I have complained in other posts about PD being "slow", and by that I mean that it is pretty thorough at analysing and reorganising the drive, and my impatience runs faster than the defrag. But defragmentation is a disk-intensive task by definition, and the more thorough the defrag, the more data has to be moved. Vopt8 is pretty snappy, but it doesn't try to move lots of data around; this means that the drive is never completely reorganised either.
Here is an example of the "Analyse" results of my hard drive. Notice how there is a listing of the metadata size and fragmentation, the MFT size, and the free space size. PD wasn't able to fix the problem I had with a large, fragmented MFT, and it was only the unique freature of Paragon Total Defrag that sorted it out. I must admit that the problem was unusual, and that PD has improved the placement and fixed the fragmentation of the MFT on other drives I have tested.
I have tested PD on nearly full drives, as well as encrypted drives (TrueCrypt). It processes large, fragmented, compressed files without choking, and it can fix up my music files even when free space is low. From a technical point I can't fault either the way the defragging is done, or how the files are placed. It doesn't fall apart like DK does when free space is low, and it generally gets things sorted out in a single pass. Judging by the comments on the CNet Downloads site, my experience of PerfectDisk is pretty typical.
The only feature that is missing (apart from the annoyances mentioned) is the ability to identify which blocks belong to a particular file. You can defrag an individual file, but you have to guess which file is fragmeneted, which is weird. If PD added the file lookup features of O&O Defrag, it would be a killer app.
It's a pity the biggest competition to PD is a company that over-hypes and over-charges for its products. I got an email from a "Corporate Account Manager" at Diskeeper who claimed that it "has the 97.5% of the market in US" and they have sold 25 million licenses. He was unable to state the source of these numbers, so I assume it's just the usual marketing BS. I guess they need something to cover up their technical limitations, particularly the need for at least 20% free disk space. They certainly had me fooled for a while, and the user reviews at CNet are most revealing.
My conclusion: if you are willing to pay $39.99 for a defrag program, PerfectDisk 8 is the most complete product you can find.

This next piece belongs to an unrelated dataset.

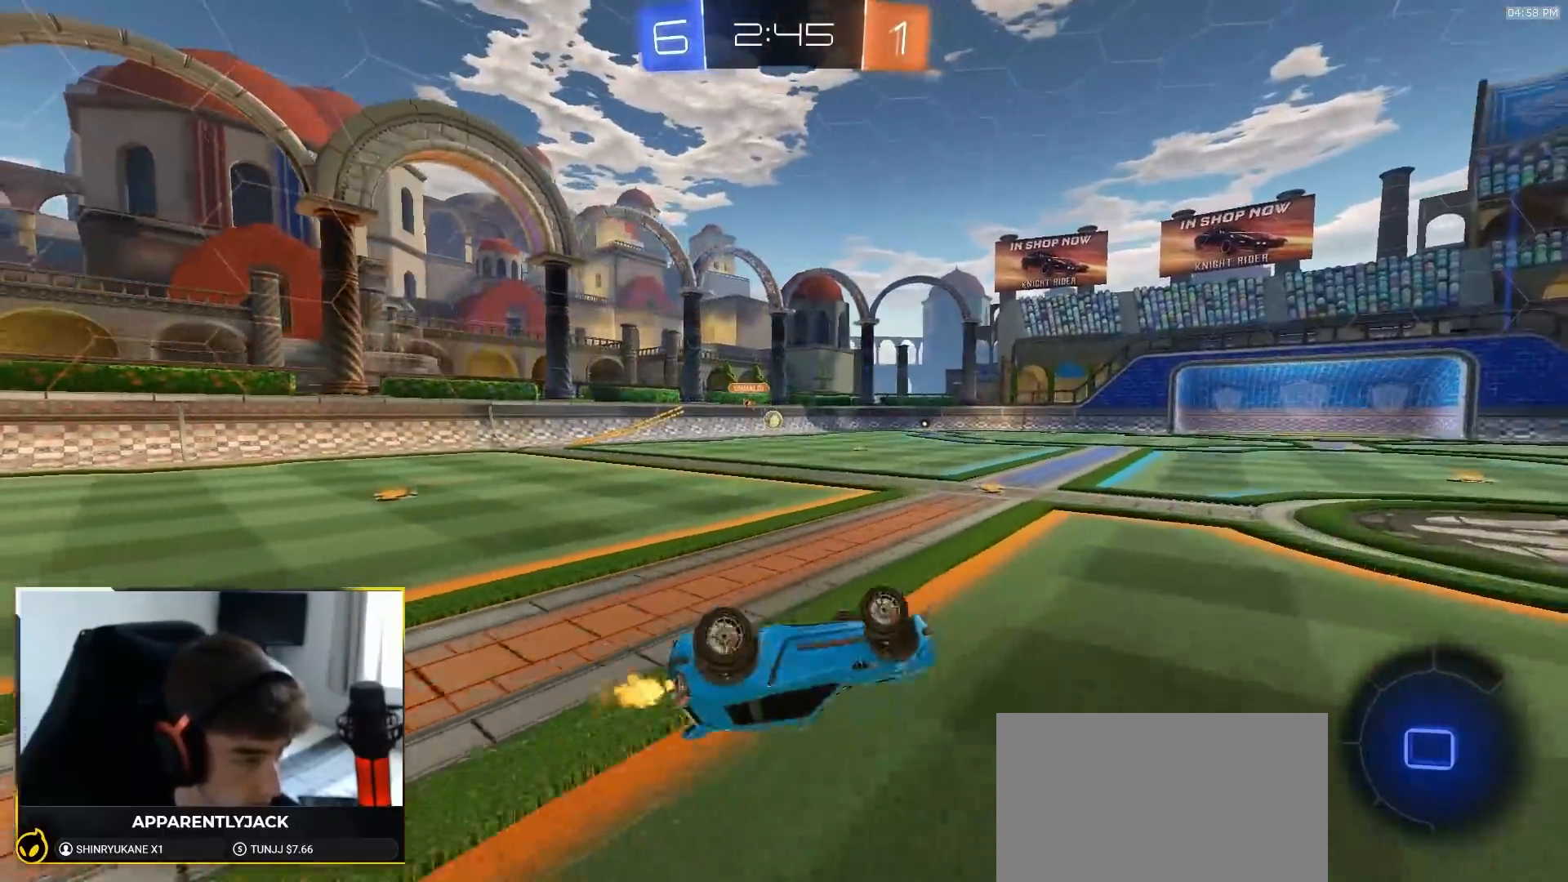
{"dt_ms": 500, "buttons": ["R1", "R2"], "left_stick": "center", "right_stick": "center", "events": [[283, "L1", "up"], [283, "left_stick", "center"]]}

*Update: someone at Raxco read this comment and was horrified. They are busy revamping their entire support system, and seem determined not to let anything "slip through the cracks" in future. I will post a separate blog article on how to turn "Turbo" mode on or off, following the advice I received.
Update 17 July 2007: Some readers have complained about PD8 being a CPU hog. I have not experienced this often, and generally the PD services use very little resources. The only time PD uses a lot of CPU time is at the closing stage of the "Analyse" process, which is to be expected. Another occasion was during a "single file defrag" of a large compressed file with many segments, during which time PD8 took over all the processing of the machine and showed no progress bar or anything else to indicate it was busy, even though it was.